A Shy Exhibitionist
“MDLSX.” Middle Sex. A sex caught in the middle between both sexes. As if cut by a laser beam right down the middle into two distinct halves. Those familiar with Jeffrey Eugenides celebrated novel Middlesex, will be familiar with much of the tale and territory “MDLSX” explores. Yet not all of it. For with “MDLSX,” developed by Italian based Motus, there’s more to the story and a difference in the telling. Part projection, part music, part autobiography, part monologue, and all Silvia Calderoni, “MDLSX” blends and bends the boundaries of the theatrical as much as those of gender. In a stunning performance, as simple as it is profound, "MDLSX" challenges what we think we know of gender whilst simultaneously making voyeurs of us all.

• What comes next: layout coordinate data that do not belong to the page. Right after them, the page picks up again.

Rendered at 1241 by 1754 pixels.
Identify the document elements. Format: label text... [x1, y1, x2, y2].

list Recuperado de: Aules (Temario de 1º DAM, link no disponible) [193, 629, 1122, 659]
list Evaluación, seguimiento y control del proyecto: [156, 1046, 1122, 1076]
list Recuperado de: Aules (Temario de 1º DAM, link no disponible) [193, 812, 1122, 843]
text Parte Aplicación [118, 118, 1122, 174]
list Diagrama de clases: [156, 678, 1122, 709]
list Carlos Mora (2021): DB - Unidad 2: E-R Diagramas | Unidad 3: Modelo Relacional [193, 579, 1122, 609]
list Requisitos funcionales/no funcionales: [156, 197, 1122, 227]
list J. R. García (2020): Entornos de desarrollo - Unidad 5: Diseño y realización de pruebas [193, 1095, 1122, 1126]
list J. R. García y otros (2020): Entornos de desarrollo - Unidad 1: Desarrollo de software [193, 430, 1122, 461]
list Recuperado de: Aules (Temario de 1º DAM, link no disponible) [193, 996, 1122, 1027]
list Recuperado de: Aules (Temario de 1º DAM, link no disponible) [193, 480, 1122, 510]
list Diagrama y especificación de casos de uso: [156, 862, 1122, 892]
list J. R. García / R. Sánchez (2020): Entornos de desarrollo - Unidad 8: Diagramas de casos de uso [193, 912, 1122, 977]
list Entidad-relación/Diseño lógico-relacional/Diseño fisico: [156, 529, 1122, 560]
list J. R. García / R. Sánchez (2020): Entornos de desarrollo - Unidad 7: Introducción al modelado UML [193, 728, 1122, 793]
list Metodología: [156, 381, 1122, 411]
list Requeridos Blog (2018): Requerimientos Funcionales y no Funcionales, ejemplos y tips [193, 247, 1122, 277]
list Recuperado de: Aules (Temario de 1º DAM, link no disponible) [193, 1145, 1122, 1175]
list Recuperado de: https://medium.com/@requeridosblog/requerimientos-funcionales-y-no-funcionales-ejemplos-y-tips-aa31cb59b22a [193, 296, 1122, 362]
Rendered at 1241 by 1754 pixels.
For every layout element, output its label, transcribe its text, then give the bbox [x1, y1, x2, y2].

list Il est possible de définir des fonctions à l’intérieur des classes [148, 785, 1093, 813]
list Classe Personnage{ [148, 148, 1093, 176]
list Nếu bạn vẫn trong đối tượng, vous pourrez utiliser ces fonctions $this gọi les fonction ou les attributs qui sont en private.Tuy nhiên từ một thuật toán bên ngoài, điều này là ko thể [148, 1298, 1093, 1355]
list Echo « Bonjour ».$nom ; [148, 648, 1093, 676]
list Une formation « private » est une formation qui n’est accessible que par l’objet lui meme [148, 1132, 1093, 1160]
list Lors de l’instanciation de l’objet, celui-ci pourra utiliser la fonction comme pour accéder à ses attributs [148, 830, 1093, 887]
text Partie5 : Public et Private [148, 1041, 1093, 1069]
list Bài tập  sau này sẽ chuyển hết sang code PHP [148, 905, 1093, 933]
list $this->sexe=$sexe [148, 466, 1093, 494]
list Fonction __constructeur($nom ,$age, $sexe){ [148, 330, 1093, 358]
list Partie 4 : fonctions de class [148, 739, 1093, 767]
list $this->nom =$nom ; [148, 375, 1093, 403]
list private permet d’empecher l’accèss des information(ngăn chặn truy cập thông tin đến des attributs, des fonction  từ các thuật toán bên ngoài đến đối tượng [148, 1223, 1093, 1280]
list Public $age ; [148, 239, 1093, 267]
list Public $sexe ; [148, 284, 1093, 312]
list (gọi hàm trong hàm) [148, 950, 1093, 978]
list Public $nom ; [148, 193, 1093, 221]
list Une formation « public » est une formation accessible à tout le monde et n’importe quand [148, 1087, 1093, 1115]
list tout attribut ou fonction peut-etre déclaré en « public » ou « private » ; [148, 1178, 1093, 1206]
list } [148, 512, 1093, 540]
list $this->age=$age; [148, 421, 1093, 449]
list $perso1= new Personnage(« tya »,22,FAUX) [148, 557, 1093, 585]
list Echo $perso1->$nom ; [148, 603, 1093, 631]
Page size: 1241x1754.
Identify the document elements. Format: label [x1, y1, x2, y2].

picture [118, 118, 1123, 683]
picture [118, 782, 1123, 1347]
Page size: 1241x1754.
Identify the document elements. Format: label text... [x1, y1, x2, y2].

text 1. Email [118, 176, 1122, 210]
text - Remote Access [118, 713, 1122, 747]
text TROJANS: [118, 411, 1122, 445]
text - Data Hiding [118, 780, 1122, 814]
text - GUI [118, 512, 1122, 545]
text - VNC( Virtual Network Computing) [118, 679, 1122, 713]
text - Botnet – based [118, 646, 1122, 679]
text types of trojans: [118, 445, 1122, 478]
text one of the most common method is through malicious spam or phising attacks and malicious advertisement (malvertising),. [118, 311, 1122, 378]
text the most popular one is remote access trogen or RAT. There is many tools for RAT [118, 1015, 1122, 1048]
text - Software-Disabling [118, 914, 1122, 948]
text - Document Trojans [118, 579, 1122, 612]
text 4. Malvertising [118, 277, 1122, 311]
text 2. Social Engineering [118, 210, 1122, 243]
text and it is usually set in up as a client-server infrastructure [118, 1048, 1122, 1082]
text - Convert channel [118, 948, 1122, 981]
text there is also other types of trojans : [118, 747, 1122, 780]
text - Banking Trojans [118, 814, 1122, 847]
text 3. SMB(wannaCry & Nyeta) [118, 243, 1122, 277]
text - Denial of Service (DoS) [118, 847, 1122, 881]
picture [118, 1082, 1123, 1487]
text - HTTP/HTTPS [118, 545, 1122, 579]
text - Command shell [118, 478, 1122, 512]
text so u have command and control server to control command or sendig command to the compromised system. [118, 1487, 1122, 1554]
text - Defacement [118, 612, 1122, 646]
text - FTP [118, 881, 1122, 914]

Directed by Motus founders Enrico Casagrande and Daniela Nicolò, “MDLSX” explores notions of self in relation to gender and the body, with all three being both fluid and changeable. A story about being designated female at birth and developing male genitalia at fourteen, “MDLSX” explores the personal journey to self acceptance told by way of music, literature, confessions, and recollections. A self mediated through memory and media. Projections see English translations of Italian text set next to family and personal video recordings, as well as live projections on the night, delivered via a 1970’s TV styled porthole evocative of The Brady Bunch. With their back facing the audience for much of the performance, Calderoni manipulates music and images like a demented DJ. The result can feel like watching a teenager making their own, personal video diary, whilst compiling the playlist soundtrack to their life. An eclectic soundtrack referencing everything from Buddy Holly to The Dresden Dolls to The Smiths. Throughout, “MDLSX” places us as voyeurs who watch as Calderoni dresses, undresses and redresses, both themself and gender. As Calderoni flits in and out of shadow in a complex dance, "MDLSX" seems enmeshed in the idea of striptease, with body images, digital and physical, mediated through withhold and partial reveal, once again making voyeurs of us all.
Like any autobiography, there are sections that are far more interesting to the writer than to the rest of us. "MDLSX" is no exception. Talks on Marxism and other ideas can linger a little too long at the expense of personal recollections in a number of places, limiting deeper engagement. Prolonged spells speaking to camera with back to the audience also limit possible avenues for a deeper connection. If lack of eye contact reinforces the eyes closed idea, making the eyes open, looking at you looking at me moment incredibly powerful, it’s a double-edged sword. For Calderoni is superb, and never more powerful than when facing the audience directly, which you want more of. So compelling is Calderoni upon seeing the 'word' in the dictionary, the distinction between character and performer evaporates in a moment of raw heartbreak that is indescribably moving.
A tale from the furious diaspora, “MDLSX”, is a powerful, poignant and compelling performance. We might spend most of the time looking on, and looking in, which risks seeing the projected and half hidden Calderoni as idea and image, but Calderoni is happy playing with ideas and images. Playing with performance, playing with what you can see, with what you think you can see. And with what you think you know. In the end “MDLSX” doesn’t offer answers. It only asks more questions, whilst asking more of us.
Look at me? Look at me now? What do you really see?
““MDLSX”” by Motus, performed by Silvia Calderoni, ran at The Project Arts Centre as part of Dublin Fringe Festival 2017.